Tadpole symmetry factor Can someone help me with symmetry factor of one-loop tadpole diagram (one loop correction to one point Green function in phi-3 theory)?
 A: The symmetry factor should be $2$. This comes from the fact that exchanging the derivatives at the vertex is the same symmetry operation as swapping the endpoints of the propagator in the loop. Each of them amounts for a multiplication by 2, but since they are identical we are essentially overcounting. Dividing by $2$ corrects this error.  
A: There are some ways to get the symmetry factors correct. If it is an easy diagram like this one you can actually imagine it. For example here, by flipping the loop you get the identical diagram and that means dividing by two. However, there are more difficult diagrams. Then, you have to follow set of rules which are described in many field theory books. I assume you might have Peskin and Schroeder for example so just take a look. For this diagram, detach vertices and external lines. That would give you a 3 point vertex and one external line.
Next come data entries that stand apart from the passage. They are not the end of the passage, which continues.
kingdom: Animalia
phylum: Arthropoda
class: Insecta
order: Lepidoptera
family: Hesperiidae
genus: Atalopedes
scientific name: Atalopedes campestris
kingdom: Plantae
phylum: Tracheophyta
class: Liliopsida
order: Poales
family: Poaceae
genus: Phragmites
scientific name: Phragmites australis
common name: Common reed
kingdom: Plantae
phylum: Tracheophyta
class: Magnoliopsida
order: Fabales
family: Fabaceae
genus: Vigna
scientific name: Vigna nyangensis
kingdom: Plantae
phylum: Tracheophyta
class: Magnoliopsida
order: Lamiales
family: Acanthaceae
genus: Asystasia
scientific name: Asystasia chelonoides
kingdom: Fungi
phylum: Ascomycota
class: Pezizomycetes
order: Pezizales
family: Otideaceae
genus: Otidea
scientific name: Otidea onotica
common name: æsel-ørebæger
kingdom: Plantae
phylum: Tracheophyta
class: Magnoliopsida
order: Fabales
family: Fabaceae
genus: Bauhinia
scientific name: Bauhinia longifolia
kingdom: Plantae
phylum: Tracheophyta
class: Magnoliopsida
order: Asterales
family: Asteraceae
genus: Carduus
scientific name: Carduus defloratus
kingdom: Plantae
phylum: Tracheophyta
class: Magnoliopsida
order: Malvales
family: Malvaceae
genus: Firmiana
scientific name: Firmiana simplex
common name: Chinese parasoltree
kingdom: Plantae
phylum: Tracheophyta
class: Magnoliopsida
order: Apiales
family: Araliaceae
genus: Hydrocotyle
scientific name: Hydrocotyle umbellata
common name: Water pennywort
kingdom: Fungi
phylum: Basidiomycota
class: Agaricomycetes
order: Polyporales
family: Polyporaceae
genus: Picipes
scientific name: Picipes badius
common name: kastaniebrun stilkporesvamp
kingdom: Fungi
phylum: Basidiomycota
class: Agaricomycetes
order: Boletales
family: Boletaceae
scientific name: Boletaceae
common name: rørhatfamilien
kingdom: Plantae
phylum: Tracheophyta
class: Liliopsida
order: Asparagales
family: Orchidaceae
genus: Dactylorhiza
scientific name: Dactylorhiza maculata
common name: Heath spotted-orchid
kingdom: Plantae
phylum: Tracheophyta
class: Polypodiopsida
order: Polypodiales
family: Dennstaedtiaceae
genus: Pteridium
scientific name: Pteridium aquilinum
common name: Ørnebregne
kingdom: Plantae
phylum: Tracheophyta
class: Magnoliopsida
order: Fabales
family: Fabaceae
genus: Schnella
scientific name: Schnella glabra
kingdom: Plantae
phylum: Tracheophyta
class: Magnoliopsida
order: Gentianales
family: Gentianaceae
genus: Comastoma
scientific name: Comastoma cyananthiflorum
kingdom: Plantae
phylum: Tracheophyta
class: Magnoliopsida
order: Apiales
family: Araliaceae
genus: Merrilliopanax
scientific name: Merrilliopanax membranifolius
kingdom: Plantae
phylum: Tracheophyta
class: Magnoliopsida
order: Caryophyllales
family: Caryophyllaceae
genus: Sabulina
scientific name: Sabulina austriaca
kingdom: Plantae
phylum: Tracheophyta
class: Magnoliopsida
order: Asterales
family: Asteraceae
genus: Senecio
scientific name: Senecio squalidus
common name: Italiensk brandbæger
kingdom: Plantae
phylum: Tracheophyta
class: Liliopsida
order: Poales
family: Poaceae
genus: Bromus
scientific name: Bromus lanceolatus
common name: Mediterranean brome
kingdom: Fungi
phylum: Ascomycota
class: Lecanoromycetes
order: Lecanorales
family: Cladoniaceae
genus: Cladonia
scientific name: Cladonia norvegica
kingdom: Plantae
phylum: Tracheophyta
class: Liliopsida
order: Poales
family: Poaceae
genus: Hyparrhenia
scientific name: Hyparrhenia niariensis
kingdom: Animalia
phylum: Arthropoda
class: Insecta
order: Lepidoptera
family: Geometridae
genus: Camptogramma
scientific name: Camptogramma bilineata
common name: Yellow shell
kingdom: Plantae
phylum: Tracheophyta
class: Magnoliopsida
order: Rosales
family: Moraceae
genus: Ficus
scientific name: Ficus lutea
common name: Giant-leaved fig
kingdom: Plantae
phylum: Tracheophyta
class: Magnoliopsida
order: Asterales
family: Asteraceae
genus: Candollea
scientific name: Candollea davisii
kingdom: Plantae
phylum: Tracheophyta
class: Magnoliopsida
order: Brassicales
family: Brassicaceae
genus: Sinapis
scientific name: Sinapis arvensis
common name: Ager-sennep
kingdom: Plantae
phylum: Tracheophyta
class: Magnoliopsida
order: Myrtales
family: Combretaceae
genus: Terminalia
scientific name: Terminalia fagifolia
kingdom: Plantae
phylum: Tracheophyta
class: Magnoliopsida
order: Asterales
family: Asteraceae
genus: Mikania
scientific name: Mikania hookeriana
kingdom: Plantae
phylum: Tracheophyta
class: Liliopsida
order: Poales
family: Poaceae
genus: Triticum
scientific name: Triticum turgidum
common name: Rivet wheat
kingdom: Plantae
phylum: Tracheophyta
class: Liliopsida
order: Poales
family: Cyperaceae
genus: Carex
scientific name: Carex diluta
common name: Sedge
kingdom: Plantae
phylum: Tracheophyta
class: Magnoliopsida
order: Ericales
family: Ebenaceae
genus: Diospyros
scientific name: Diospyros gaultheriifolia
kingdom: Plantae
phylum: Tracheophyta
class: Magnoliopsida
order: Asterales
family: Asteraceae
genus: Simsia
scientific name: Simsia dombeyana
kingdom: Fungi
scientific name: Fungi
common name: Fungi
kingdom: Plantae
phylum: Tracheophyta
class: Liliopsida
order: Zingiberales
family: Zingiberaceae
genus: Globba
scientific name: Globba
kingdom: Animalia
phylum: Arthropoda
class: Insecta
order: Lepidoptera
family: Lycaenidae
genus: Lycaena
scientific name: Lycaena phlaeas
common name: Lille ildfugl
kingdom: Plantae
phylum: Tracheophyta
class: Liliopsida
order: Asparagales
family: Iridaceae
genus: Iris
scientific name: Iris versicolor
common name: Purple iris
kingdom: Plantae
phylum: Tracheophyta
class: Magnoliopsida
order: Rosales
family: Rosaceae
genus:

For the three point vertex with three identical particles divide by 3! (In QED , the vertex with photon, fermion, antifermion wouldn't get such a factor since all are distinguishable in the vertex). Now, having to construct your diagram, you have to attach the external line to one of the three lines of the vertex. There are three ways. The rest of the lines of the vertex have to close together to form a loop (there is exactly one way to do that). Together:
$\frac{3.1.1}{3!}=\frac 1 2$ .I hope you got it.